## The task
Extract the passage about the pandemic cancellations and family life, reproducing the whole text word for word.

Almost overnight, all of our in-person work was cancelled leaving a wide gaping hole in our schedule. It was shocking to have everything I think of as my normal life wiped away. When Aaron and I sat down and really thought about how we wanted to respond to what was happening, we were surprised to feel excited to have some unspoken for time to finally finish some projects that we really cared about but always ended too low on the list. The first few weeks felt very spacious and un-rushed. I was so grateful for the simplest things. Aaron and I felt like heroes when we put a healthy meal on the table when the supermarket shelves looked like they had alopecia. Very little mattered outside of being together and taking a day at a time; we were free to make up every day. As a family, we crafted together, baked and spent unrushed dinner times enjoying listening to each other.

## Extracted page text data
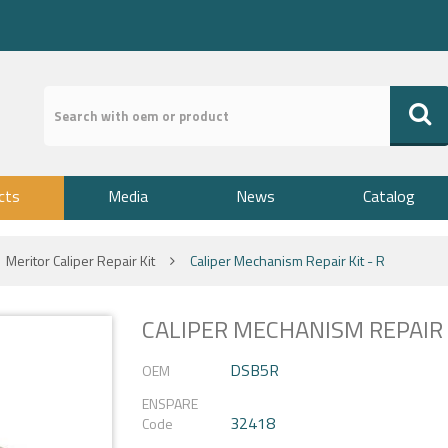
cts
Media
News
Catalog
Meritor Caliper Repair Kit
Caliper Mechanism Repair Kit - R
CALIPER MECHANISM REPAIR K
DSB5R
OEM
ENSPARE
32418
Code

...

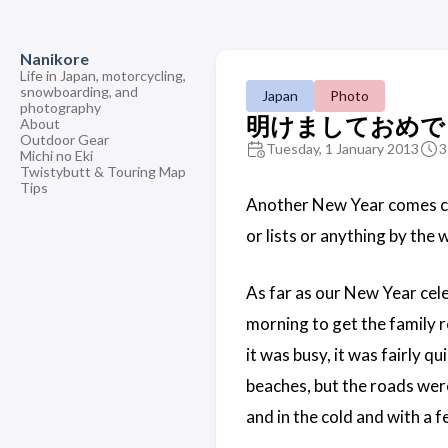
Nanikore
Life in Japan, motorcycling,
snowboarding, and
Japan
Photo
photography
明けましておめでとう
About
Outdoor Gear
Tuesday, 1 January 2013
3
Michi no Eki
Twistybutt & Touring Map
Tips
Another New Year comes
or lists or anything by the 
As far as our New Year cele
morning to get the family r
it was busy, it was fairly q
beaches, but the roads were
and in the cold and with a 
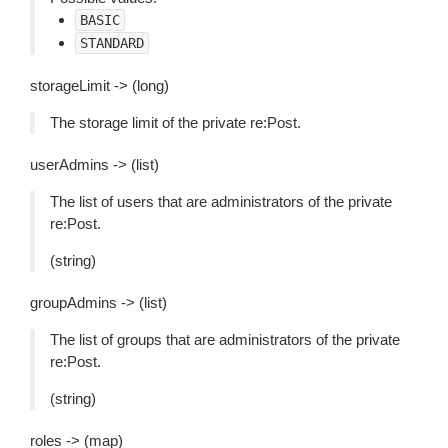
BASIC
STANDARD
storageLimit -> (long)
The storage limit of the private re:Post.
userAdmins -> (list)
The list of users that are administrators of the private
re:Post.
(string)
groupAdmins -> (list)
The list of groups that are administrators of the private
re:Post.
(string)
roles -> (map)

## Your solution
Almost overnight, all of our in-person work was cancelled leaving a wide gaping hole in our schedule. It was shocking to have everything I think of as my normal life wiped away. When Aaron and I sat down and really thought about how we wanted to respond to what was happening, we were surprised to feel excited to have some unspoken for time to finally finish some projects that we really cared about but always ended too low on the list. The first few weeks felt very spacious and un-rushed. I was so grateful for the simplest things. Aaron and I felt like heroes when we put a healthy meal on the table when the supermarket shelves looked like they had alopecia. Very little mattered outside of being together and taking a day at a time; we were free to make up every day. As a family, we crafted together, baked and spent unrushed dinner times enjoying listening to each other.